I have seen three approaches to “Completing the Square”, as shown below. Each successfully converts a quadratic equation into vertex form.  Which do you prefer, and why?

### First Approach

This approach moves all terms that are not part of a perfect square to the other side of the equation to get them out of the way.
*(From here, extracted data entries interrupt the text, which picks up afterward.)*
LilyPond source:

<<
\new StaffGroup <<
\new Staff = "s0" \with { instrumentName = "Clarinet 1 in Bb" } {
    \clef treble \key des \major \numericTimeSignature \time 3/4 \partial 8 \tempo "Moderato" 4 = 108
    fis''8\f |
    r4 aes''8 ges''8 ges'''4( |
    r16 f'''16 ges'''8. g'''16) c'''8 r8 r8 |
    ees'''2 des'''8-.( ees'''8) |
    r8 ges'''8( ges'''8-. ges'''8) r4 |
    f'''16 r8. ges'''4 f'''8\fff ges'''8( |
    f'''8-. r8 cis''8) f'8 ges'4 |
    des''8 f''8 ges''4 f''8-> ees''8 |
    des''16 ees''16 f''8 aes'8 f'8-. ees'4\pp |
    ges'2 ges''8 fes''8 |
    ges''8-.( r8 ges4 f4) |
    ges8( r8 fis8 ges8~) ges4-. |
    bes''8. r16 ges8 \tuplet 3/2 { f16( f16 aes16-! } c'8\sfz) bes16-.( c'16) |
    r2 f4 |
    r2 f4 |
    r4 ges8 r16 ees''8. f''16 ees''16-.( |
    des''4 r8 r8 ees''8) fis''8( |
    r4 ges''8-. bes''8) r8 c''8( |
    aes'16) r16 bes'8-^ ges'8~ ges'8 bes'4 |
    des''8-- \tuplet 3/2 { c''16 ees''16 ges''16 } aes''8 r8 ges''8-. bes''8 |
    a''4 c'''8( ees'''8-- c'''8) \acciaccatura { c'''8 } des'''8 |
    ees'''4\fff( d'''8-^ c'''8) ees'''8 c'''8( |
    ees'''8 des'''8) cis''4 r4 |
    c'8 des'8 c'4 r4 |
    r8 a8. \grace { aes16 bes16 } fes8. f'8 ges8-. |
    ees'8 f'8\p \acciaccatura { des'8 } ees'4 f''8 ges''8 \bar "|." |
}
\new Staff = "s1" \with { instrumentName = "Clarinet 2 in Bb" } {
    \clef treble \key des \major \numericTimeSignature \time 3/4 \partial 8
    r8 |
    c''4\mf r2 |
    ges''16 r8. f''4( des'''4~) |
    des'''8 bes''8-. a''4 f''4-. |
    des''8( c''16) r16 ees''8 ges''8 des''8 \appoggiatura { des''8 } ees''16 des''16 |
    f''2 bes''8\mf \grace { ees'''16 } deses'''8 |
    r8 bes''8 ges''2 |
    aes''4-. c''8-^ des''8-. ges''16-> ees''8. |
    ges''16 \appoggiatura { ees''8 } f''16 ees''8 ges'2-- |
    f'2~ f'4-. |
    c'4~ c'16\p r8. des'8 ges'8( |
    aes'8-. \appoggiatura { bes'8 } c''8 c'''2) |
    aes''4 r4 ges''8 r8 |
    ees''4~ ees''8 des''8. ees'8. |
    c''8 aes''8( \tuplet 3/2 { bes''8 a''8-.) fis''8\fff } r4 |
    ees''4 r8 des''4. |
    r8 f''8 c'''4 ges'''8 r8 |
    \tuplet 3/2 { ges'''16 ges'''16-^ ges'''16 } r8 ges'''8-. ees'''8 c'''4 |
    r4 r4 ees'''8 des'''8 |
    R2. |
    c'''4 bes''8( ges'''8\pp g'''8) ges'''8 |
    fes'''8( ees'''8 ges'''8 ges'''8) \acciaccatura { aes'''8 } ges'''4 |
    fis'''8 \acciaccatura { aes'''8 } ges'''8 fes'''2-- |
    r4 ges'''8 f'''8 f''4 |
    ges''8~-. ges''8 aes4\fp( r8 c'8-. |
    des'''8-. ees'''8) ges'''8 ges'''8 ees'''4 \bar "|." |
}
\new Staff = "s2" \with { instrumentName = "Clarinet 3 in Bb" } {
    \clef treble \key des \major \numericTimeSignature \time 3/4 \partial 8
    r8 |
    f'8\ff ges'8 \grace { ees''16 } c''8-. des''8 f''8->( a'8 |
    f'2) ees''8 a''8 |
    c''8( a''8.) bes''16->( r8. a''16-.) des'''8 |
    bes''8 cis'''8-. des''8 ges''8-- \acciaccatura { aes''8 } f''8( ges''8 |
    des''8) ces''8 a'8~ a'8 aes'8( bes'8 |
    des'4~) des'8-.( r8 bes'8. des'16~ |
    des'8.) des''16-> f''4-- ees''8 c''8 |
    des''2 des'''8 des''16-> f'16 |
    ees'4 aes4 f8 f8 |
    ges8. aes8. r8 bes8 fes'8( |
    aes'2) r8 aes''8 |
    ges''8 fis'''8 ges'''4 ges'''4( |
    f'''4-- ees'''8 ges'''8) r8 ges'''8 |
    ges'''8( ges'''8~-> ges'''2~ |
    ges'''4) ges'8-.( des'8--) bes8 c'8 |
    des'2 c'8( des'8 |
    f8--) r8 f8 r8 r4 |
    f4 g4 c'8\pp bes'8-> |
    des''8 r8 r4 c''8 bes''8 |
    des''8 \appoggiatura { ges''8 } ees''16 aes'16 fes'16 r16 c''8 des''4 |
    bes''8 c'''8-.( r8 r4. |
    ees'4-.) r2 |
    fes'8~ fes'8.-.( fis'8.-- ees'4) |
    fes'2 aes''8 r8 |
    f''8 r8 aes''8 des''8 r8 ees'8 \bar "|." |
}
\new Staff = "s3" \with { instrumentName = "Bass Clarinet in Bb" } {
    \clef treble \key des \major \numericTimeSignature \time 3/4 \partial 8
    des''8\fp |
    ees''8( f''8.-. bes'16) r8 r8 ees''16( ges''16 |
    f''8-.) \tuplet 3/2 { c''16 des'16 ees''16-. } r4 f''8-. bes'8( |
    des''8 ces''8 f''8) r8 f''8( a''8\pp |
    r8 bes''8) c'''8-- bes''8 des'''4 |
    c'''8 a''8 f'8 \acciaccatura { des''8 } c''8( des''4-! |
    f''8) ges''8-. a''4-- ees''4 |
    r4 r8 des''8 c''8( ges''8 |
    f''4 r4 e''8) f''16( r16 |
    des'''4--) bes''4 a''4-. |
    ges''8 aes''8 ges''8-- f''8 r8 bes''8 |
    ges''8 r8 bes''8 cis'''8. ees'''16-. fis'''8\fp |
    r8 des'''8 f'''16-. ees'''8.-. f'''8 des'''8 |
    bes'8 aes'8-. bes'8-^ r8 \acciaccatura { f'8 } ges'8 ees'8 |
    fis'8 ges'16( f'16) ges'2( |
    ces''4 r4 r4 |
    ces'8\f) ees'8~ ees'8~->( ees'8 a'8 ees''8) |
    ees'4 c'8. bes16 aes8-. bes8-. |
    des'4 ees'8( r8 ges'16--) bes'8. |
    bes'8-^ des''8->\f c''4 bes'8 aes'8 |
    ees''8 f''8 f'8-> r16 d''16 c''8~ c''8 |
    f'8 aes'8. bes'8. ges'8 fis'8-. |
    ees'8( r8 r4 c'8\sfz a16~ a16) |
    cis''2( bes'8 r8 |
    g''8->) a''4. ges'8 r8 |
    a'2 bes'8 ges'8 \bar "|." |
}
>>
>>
Therefore, it is only useful if you are working with an equation, or are able (and willing) to turn an expression into an equation:

$y=2x^2+12x+10$

$y-10=2x^2+12x$

$\frac{1}{2} y-5=x^2+6x$

$\frac{1}{2} y-5+(\frac{6}{2})^2=x^2+6x+(\frac{6}{2})^2$

$\frac{1}{2}y-5+9=x^2+6x+3^2$

$\frac{1}{2}y+4=(x+3)^2$

$\frac{1}{2}y=(x+3)^2-4$

$y=2(x+3)^2-8$

### Second Approach

This approach keeps everything on the same side of the equation, and is therefore suitable for use when working with expressions. It factors the leading coefficient out of all terms before proceeding:

$y=2x^2+12x+10$

$y=2[x^2+6x\;\;\;\;\;\;\;\;\;+5]$

$y=2[x^2+6x+(\frac{6}{2})^2-(\frac{6}{2})^2+5]$

$y=2[x^2+6x+3^2-3^2+5]$

$y=2[(x^2+6x+3^2)-3^2+5]$

$y=2[(x+3)^2-9+5]$

$y=2[(x+3)^2-4]$

$y=2(x+3)^2-8$

### Third Approach

This approach also keeps everything on the same side of the equation, and is therefore suitable for use when working with expressions or equation. It factors the leading coefficient out of only the two “x” terms:

$y=2x^2+12x+10$

$y=2[x^2+6x]+10$

$y=2[x^2+6x+(\frac{6}{2})^2-(\frac{6}{2})^2]+10$

$y=2[x^2+6x+3^2-3^2]+10$

$y=2[x^2+6x+3^2]-2\cdot 3^2+10$

$y=2[(x+3)^2]-18+10$

$y=2(x+3)^2-8$

### Discussion

From my perspective, each of the above approaches has advantages and disadvantages. I find two of the above approaches appealing, and one less so.  What do you think? Are there other other approaches I should include above?